If you’ve written anything at all, you’ll know the hair-pulling madness that comes of having to name ALL THE THINGS. People, places, made-up foodstuffs. The most common suggestion (based on my completely unscientific random scrolling of twitter) is to use baby name books. Which is probably not a bad start, but what if you’re doing historical fiction, or fantasy where you’ve lost your mind and decided to invent names for all your characters? Or you don’t want to name your characters Emily and Olivia and whatever else is currently trendy in the English speaking world? Do other linguistic communities do baby name books, or is it an Anglo-Capitalist thing?
There are a couple other things you can try:
Google can help out. For historical fiction, or even if you just want something different, you can just type “15th century Venetian women’s names” into your search bar and hey presto! names. Or “medieval German given names”. (Bartilmebis, anyone?) A big thank you to the wonderful people who compile these lists!
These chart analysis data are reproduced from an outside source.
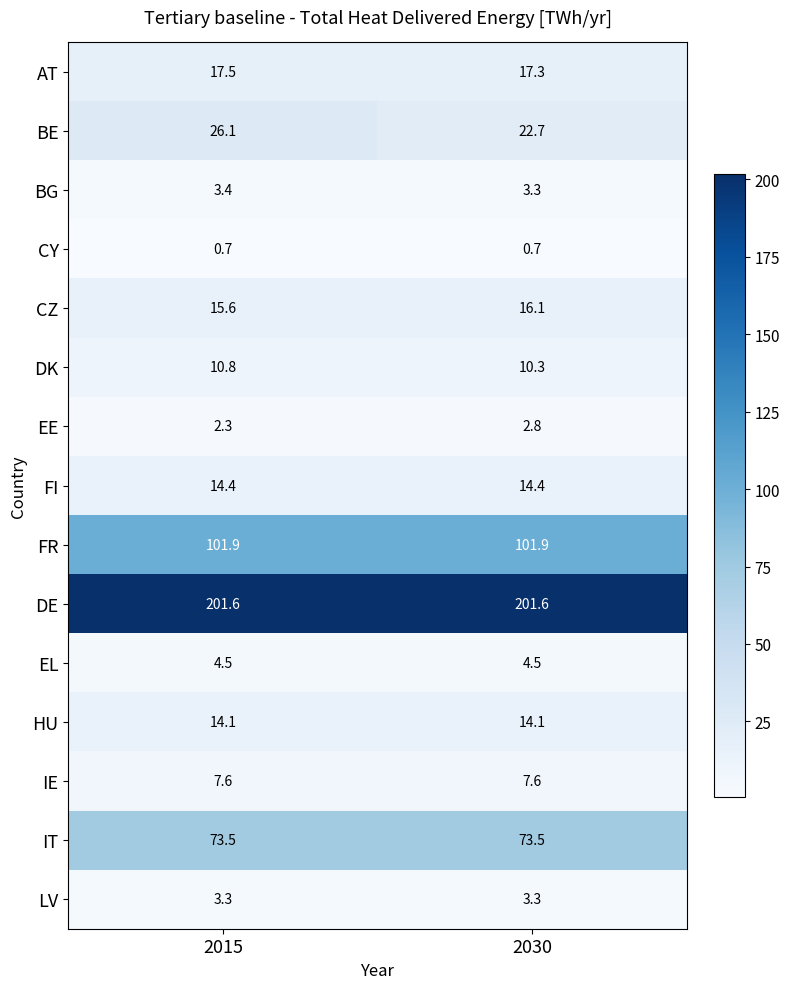

What is the greatest value displayed?

201.6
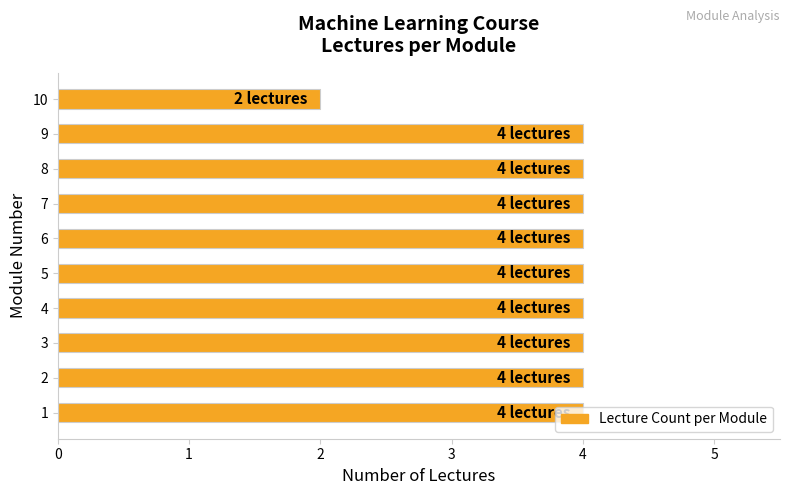

What is the ratio of the value at 1 to the value at 3?

1.0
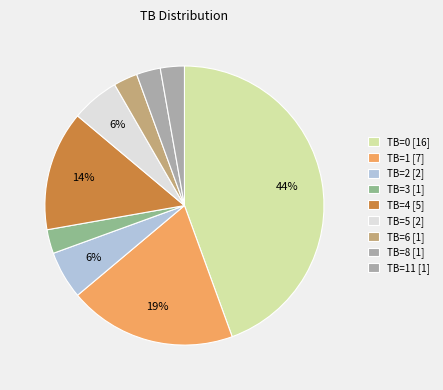

How many slices are in this pie chart?

9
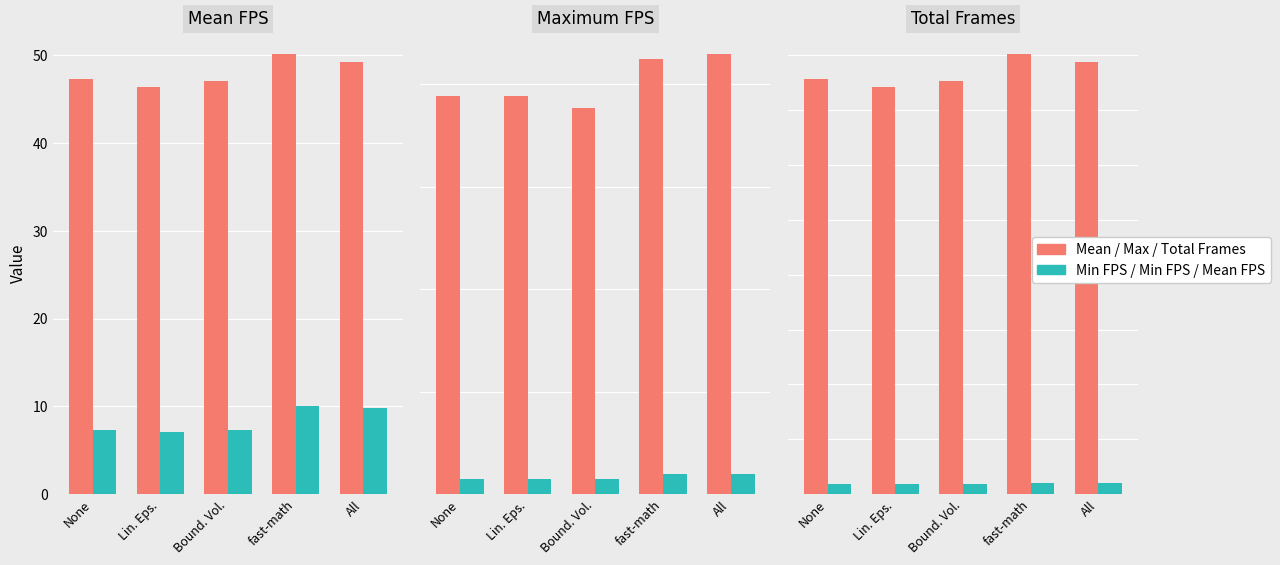

What is the minimum value shown in the chart?

7.1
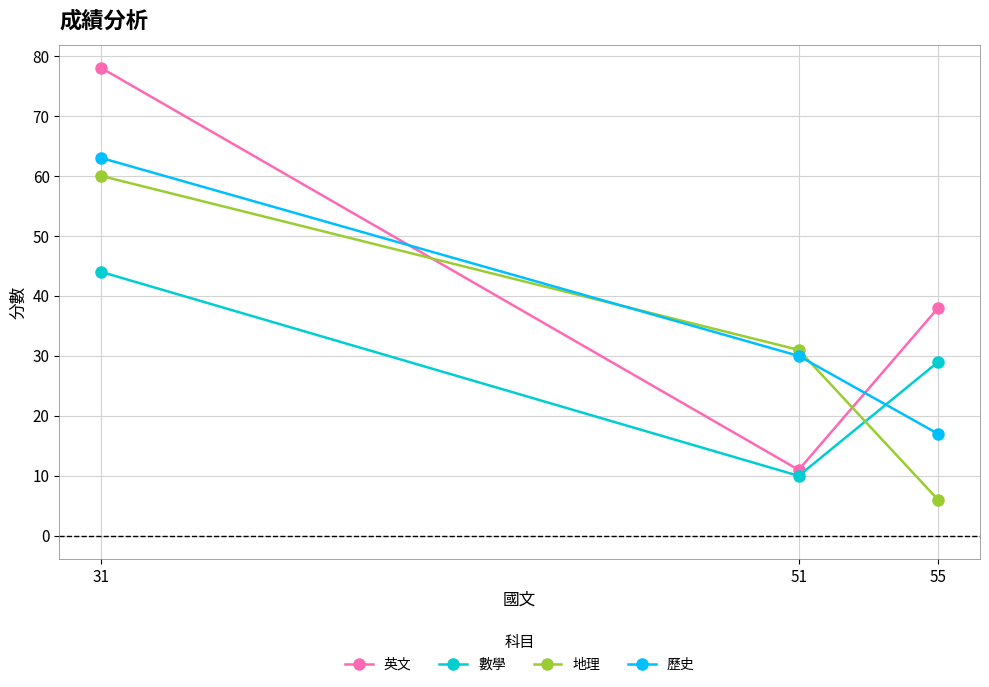

At which label does 數學 reach its peak?

31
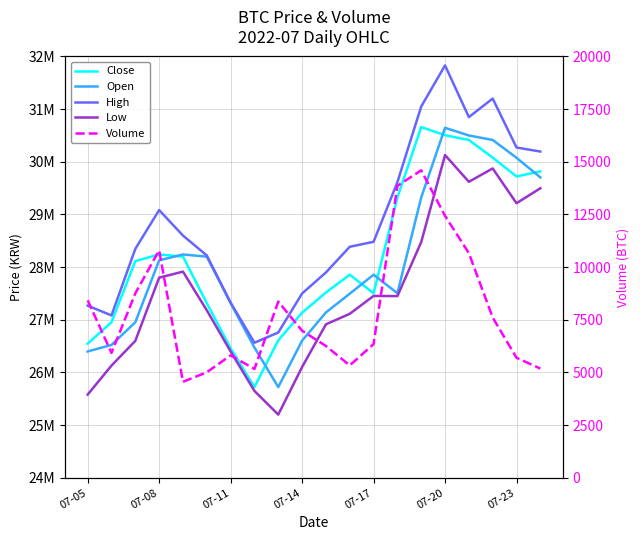

True or false: High and Open cross at least once.

False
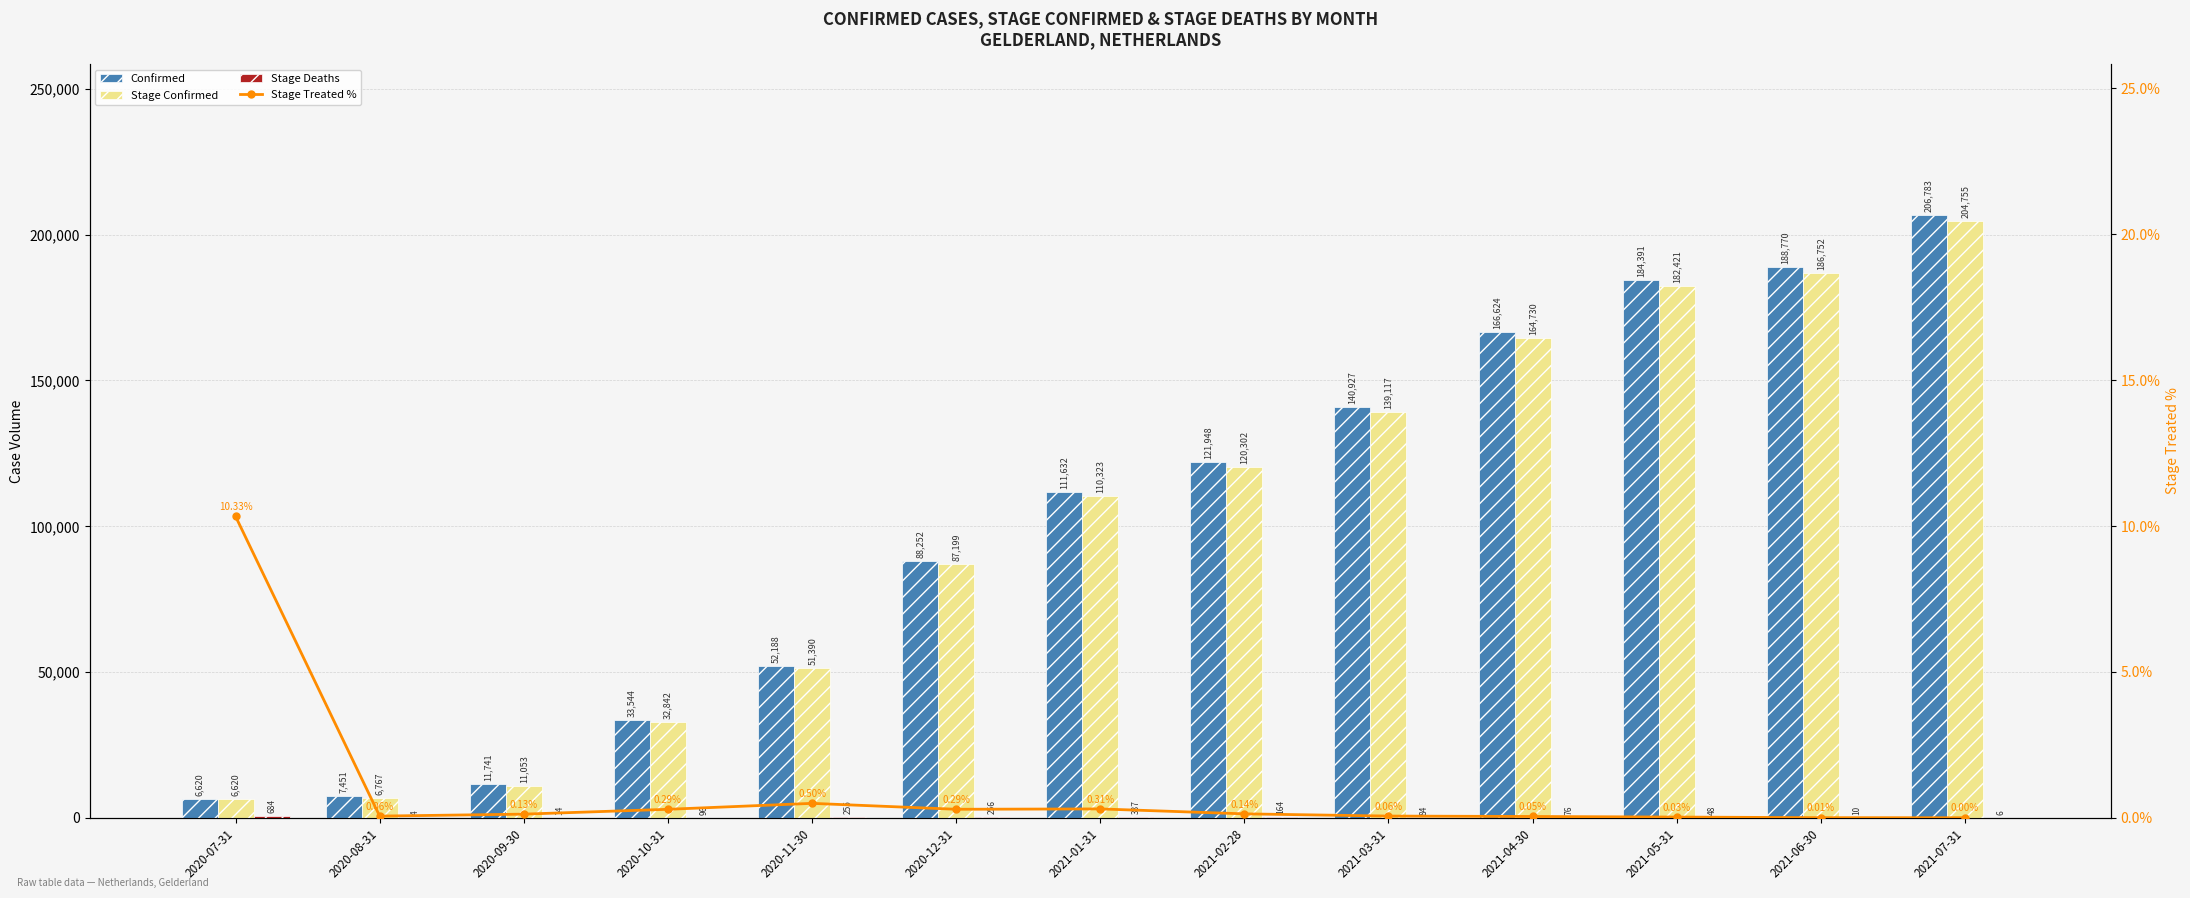

What is the difference between the maximum and minimum values in the Stage Confirmed series?

198135.0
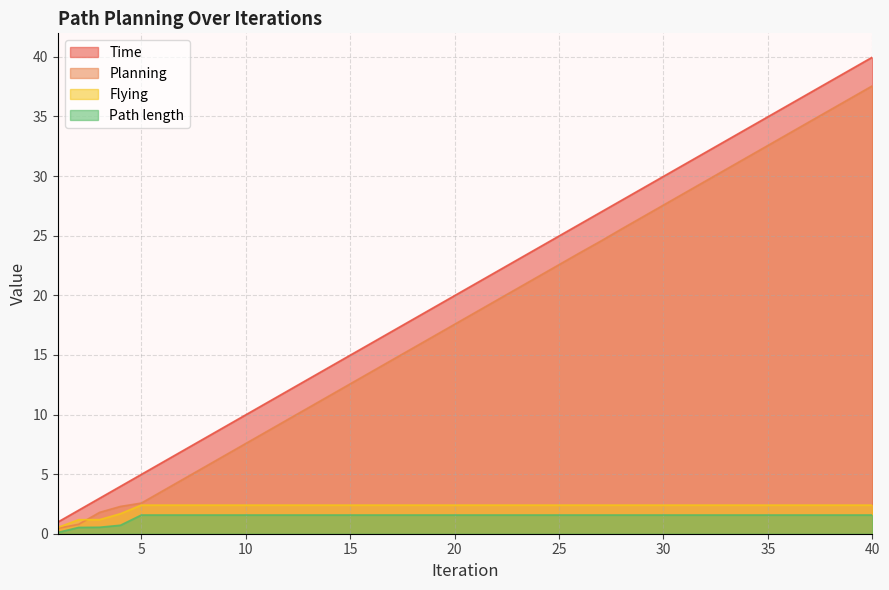

What is the sum of all Planning values?

727.8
Another option for the desperate writer who still has 85645215963 more characters to name? Type random letters on your keyboard til you find a sequence you like. wofueanaidhfiwmfog: how about Anaidh? This one obviously wouldn’t work for dictation softward, and I can’t speak to non-alphabetic languages.
Long names are fine. Short names are fine. Wonky spellings, straightforward phonetic spellings, full-fledged patronymics? Go for it. Even diacritics, although editors and publishers might object. And however dumb you might think your names are, just remember: Scientists named the massive super-hot explosion which brought the entire universe into existence the Big Bang.